Gold has played a pivotal role in human history as it has been widely used as a store of value and a medium of exchange. Today, apart from its luster and use for jewelry, the precious metal is considered a safe haven asset, meaning it is considered a good investment in turbulent times. Gold is also considered a hedge against inflation and currency depreciation as it is not dependent on any particular issuer or government.


Central banks are the largest holders of gold. In order to support their currencies in turbulent times, central banks tend to diversify their reserves and buy gold to improve the perception of the strength of the economy and the currency. High gold reserves can be a source of confidence in a country’s solvency. Central banks added 1,136 tonnes of gold worth about $70 billion to their reserves in 2022, according to data from the World Gold Council. This is the largest annual purchase on record. Central banks in emerging economies such as China, India and Turkey are rapidly increasing their gold reserves.


Gold has an inverse correlation with the US Dollar and US Treasury bonds, which are the main reserve and safe haven assets. When the Dollar depreciates, the price of Gold tends to rise, allowing investors and central banks to diversify their assets in turbulent times. Gold is also inversely correlated with risk assets. A rally in the stock market tends to weaken the price of Gold, while sell-offs in riskier markets tend to favor the precious metal.

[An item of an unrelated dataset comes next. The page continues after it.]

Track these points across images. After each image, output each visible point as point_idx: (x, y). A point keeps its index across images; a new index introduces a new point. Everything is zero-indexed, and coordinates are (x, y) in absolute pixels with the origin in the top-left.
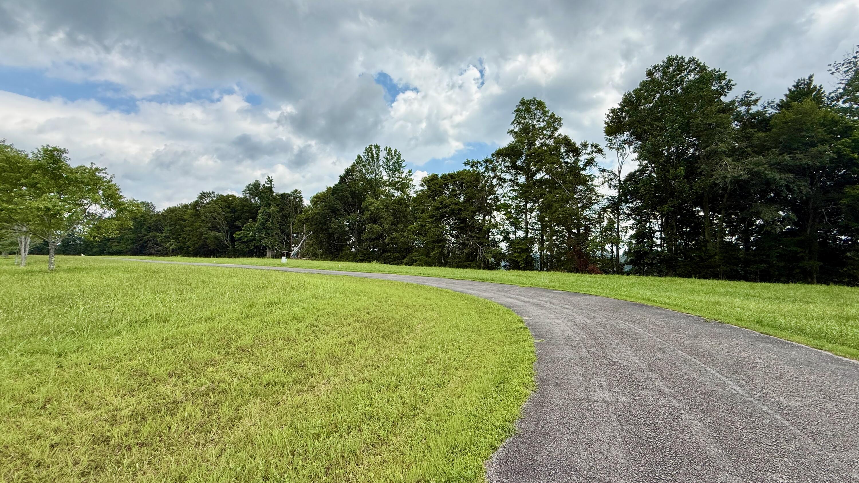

Gold prices can move due to a wide range of factors. Geopolitical instability or fears of a deep recession can cause the price of Gold to rise rapidly due to its status as a safe haven asset. As a non-yielding asset, Gold prices tend to rise when interest rates fall, while rising money prices often weigh down the yellow metal. Still, most of the moves depend on how the US Dollar (USD) performs, as the asset is priced in dollars (XAU/USD). A strong Dollar tends to keep Gold prices in check, while a weaker Dollar is likely to push Gold prices higher.